Accuracy of Miniscrew Insertion with Fully Guided Dynamic Navigation Versus Freehand: An In Vitro Experimental Study

Abstract

The placement of miniscrews in orthodontics enhances dental and skeletal movements with reduced need for patient cooperation but may lead to complications such as incorrect positioning or damage to adjacent teeth. Computer-assisted surgery techniques have shown improved accuracy and reduced risks. This study aimed to compare the accuracy of the X-Guide (R) dynamic navigation system with the freehand method for orthodontic miniscrew insertion and to assess the influence of screw position and side on accuracy. The main hypothesis was that the X-Guide (R) system would yield superior accuracy in the primary variable (3D apical deviation) compared to the freehand technique.

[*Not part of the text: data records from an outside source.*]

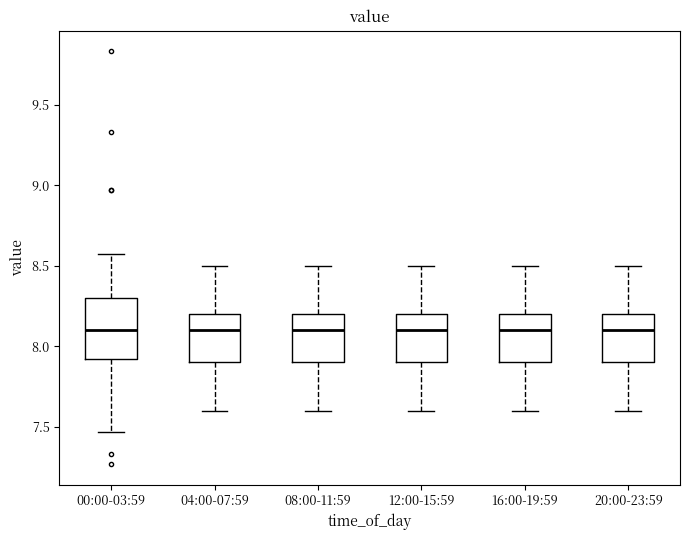

Reading left to right, read every box against the y-axis: the position of its median line, the range the box covers, and the ends of its whiskers. The values are not printed on the chart, so give them approximately, as read against the axis.

00:00-03:59: median 8.10, box 7.90 to 8.30, whiskers 7.45 to 8.55
04:00-07:59: median 8.10, box 7.90 to 8.20, whiskers 7.60 to 8.50
08:00-11:59: median 8.10, box 7.90 to 8.20, whiskers 7.60 to 8.50
12:00-15:59: median 8.10, box 7.90 to 8.20, whiskers 7.60 to 8.50
16:00-19:59: median 8.10, box 7.90 to 8.20, whiskers 7.60 to 8.50
20:00-23:59: median 8.10, box 7.90 to 8.20, whiskers 7.60 to 8.50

Secondary hypotheses were that the X-Guide (R) system would also demonstrate superior accuracy in the secondary parameters (3D entry deviation, angular deflection, apical depth, and 2D entry deviation) and that screw position and side would not significantly affect any of the outcomes. An in vitro, randomized, and blinded experimental design was used with 10 maxillary models divided into two groups: experimental (X-Guide (R)) and control (freehand). In each model, six miniscrews were planned using cone beam computed tomography (CBCT): three were inserted freehand and three with navigation. A trained novice clinician performed all insertions. Post-placement CBCT scans were used to compare 3D deviations between planned and actual positions. Wilcoxon signed-rank tests and Friedman's ANOVA were applied. In conclusion, the results supported the main hypothesis regarding the primary variable: the X-Guide (R) system significantly improved miniscrew placement accuracy in terms of 3D apical deviation, even when used by a novice operator. However, the results partially rejected the secondary hypotheses related to precision, showing a significant improvement in 3D entry deviation with dCAS, but not in angular deflection or 2D measured parameters. Furthermore, the results supported the secondary hypothesis regarding screw position, which did not affect the outcomes. Nevertheless, with dCAS, a significantly greater deviation was found on the right side for 3D entry deviation, 2D entry deviation, and angular deflection.